# What the task asks
Reproduce all of the data word for word.

# Supplied entries
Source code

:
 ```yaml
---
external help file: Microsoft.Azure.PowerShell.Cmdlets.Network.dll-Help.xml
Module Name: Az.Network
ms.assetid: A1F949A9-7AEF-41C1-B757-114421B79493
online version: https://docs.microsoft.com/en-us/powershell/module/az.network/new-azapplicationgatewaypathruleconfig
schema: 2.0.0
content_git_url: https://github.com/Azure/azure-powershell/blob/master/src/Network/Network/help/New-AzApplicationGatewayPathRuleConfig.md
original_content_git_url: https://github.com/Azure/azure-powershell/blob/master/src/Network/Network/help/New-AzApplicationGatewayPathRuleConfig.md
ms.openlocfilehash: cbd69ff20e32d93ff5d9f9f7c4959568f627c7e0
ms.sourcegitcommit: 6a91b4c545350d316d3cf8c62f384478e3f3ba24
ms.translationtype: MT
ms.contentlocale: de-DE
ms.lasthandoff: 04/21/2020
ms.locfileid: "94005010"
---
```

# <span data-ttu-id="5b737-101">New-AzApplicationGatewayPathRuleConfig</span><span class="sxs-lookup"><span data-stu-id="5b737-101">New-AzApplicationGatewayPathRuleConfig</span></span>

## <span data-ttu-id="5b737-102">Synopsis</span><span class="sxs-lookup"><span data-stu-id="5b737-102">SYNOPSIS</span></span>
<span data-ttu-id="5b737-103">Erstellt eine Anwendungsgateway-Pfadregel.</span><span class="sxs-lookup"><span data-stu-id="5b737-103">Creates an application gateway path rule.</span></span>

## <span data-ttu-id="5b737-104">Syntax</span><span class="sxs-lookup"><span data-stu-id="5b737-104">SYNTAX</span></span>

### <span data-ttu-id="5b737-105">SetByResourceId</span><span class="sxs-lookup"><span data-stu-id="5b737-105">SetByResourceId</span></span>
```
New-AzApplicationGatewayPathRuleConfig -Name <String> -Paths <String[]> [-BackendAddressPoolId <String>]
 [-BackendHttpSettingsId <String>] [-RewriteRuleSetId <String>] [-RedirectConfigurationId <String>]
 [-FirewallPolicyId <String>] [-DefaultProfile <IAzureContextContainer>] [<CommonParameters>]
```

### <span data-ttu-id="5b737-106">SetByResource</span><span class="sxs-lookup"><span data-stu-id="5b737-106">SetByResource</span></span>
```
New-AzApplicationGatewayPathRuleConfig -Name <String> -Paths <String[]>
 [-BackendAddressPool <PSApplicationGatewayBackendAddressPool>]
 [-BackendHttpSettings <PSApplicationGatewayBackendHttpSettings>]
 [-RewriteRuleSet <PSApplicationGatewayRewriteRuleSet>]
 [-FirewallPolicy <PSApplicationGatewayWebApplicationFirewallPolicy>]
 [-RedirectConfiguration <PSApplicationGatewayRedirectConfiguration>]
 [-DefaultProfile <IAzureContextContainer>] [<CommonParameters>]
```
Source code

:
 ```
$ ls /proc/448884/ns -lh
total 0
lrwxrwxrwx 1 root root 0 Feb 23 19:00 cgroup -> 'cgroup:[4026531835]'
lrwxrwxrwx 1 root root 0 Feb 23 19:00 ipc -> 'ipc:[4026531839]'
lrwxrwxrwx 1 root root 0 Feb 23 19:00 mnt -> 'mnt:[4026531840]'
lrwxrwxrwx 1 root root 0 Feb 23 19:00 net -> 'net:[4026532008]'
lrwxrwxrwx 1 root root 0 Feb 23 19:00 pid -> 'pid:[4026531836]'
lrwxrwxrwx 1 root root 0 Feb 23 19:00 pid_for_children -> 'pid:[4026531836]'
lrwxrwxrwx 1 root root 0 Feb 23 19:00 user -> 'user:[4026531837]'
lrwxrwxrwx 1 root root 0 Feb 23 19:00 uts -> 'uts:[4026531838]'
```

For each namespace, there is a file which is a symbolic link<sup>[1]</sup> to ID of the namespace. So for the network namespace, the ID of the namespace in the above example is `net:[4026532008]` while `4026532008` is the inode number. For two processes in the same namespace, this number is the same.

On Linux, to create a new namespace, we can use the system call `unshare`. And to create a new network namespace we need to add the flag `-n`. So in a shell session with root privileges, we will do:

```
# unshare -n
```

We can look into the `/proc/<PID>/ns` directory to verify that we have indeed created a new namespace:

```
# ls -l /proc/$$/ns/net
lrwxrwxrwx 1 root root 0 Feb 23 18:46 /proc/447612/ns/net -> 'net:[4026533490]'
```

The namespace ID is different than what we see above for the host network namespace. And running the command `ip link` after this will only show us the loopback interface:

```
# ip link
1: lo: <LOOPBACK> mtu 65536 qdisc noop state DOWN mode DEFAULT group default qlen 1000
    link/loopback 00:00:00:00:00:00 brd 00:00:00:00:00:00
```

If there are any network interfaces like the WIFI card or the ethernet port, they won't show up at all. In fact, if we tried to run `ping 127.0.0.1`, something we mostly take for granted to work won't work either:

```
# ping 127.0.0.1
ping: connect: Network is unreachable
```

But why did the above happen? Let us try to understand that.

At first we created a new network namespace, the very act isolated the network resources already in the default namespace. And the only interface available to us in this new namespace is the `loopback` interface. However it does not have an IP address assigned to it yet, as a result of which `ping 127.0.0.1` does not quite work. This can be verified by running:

# Answer to the problem
Source code

:
 ```yaml
---
external help file: Microsoft.Azure.PowerShell.Cmdlets.Network.dll-Help.xml
Module Name: Az.Network
ms.assetid: A1F949A9-7AEF-41C1-B757-114421B79493
online version: https://docs.microsoft.com/en-us/powershell/module/az.network/new-azapplicationgatewaypathruleconfig
schema: 2.0.0
content_git_url: https://github.com/Azure/azure-powershell/blob/master/src/Network/Network/help/New-AzApplicationGatewayPathRuleConfig.md
original_content_git_url: https://github.com/Azure/azure-powershell/blob/master/src/Network/Network/help/New-AzApplicationGatewayPathRuleConfig.md
ms.openlocfilehash: cbd69ff20e32d93ff5d9f9f7c4959568f627c7e0
ms.sourcegitcommit: 6a91b4c545350d316d3cf8c62f384478e3f3ba24
ms.translationtype: MT
ms.contentlocale: de-DE
ms.lasthandoff: 04/21/2020
ms.locfileid: "94005010"
---
```

# <span data-ttu-id="5b737-101">New-AzApplicationGatewayPathRuleConfig</span><span class="sxs-lookup"><span data-stu-id="5b737-101">New-AzApplicationGatewayPathRuleConfig</span></span>

## <span data-ttu-id="5b737-102">Synopsis</span><span class="sxs-lookup"><span data-stu-id="5b737-102">SYNOPSIS</span></span>
<span data-ttu-id="5b737-103">Erstellt eine Anwendungsgateway-Pfadregel.</span><span class="sxs-lookup"><span data-stu-id="5b737-103">Creates an application gateway path rule.</span></span>

## <span data-ttu-id="5b737-104">Syntax</span><span class="sxs-lookup"><span data-stu-id="5b737-104">SYNTAX</span></span>

### <span data-ttu-id="5b737-105">SetByResourceId</span><span class="sxs-lookup"><span data-stu-id="5b737-105">SetByResourceId</span></span>
```
New-AzApplicationGatewayPathRuleConfig -Name <String> -Paths <String[]> [-BackendAddressPoolId <String>]
 [-BackendHttpSettingsId <String>] [-RewriteRuleSetId <String>] [-RedirectConfigurationId <String>]
 [-FirewallPolicyId <String>] [-DefaultProfile <IAzureContextContainer>] [<CommonParameters>]
```

### <span data-ttu-id="5b737-106">SetByResource</span><span class="sxs-lookup"><span data-stu-id="5b737-106">SetByResource</span></span>
```
New-AzApplicationGatewayPathRuleConfig -Name <String> -Paths <String[]>
 [-BackendAddressPool <PSApplicationGatewayBackendAddressPool>]
 [-BackendHttpSettings <PSApplicationGatewayBackendHttpSettings>]
 [-RewriteRuleSet <PSApplicationGatewayRewriteRuleSet>]
 [-FirewallPolicy <PSApplicationGatewayWebApplicationFirewallPolicy>]
 [-RedirectConfiguration <PSApplicationGatewayRedirectConfiguration>]
 [-DefaultProfile <IAzureContextContainer>] [<CommonParameters>]
```
Source code

:
 ```
$ ls /proc/448884/ns -lh
total 0
lrwxrwxrwx 1 root root 0 Feb 23 19:00 cgroup -> 'cgroup:[4026531835]'
lrwxrwxrwx 1 root root 0 Feb 23 19:00 ipc -> 'ipc:[4026531839]'
lrwxrwxrwx 1 root root 0 Feb 23 19:00 mnt -> 'mnt:[4026531840]'
lrwxrwxrwx 1 root root 0 Feb 23 19:00 net -> 'net:[4026532008]'
lrwxrwxrwx 1 root root 0 Feb 23 19:00 pid -> 'pid:[4026531836]'
lrwxrwxrwx 1 root root 0 Feb 23 19:00 pid_for_children -> 'pid:[4026531836]'
lrwxrwxrwx 1 root root 0 Feb 23 19:00 user -> 'user:[4026531837]'
lrwxrwxrwx 1 root root 0 Feb 23 19:00 uts -> 'uts:[4026531838]'
```

For each namespace, there is a file which is a symbolic link<sup>[1]</sup> to ID of the namespace. So for the network namespace, the ID of the namespace in the above example is `net:[4026532008]` while `4026532008` is the inode number. For two processes in the same namespace, this number is the same.

On Linux, to create a new namespace, we can use the system call `unshare`. And to create a new network namespace we need to add the flag `-n`. So in a shell session with root privileges, we will do:

```
# unshare -n
```

We can look into the `/proc/<PID>/ns` directory to verify that we have indeed created a new namespace:

```
# ls -l /proc/$$/ns/net
lrwxrwxrwx 1 root root 0 Feb 23 18:46 /proc/447612/ns/net -> 'net:[4026533490]'
```

The namespace ID is different than what we see above for the host network namespace. And running the command `ip link` after this will only show us the loopback interface:

```
# ip link
1: lo: <LOOPBACK> mtu 65536 qdisc noop state DOWN mode DEFAULT group default qlen 1000
    link/loopback 00:00:00:00:00:00 brd 00:00:00:00:00:00
```

If there are any network interfaces like the WIFI card or the ethernet port, they won't show up at all. In fact, if we tried to run `ping 127.0.0.1`, something we mostly take for granted to work won't work either:

```
# ping 127.0.0.1
ping: connect: Network is unreachable
```

But why did the above happen? Let us try to understand that.

At first we created a new network namespace, the very act isolated the network resources already in the default namespace. And the only interface available to us in this new namespace is the `loopback` interface. However it does not have an IP address assigned to it yet, as a result of which `ping 127.0.0.1` does not quite work. This can be verified by running:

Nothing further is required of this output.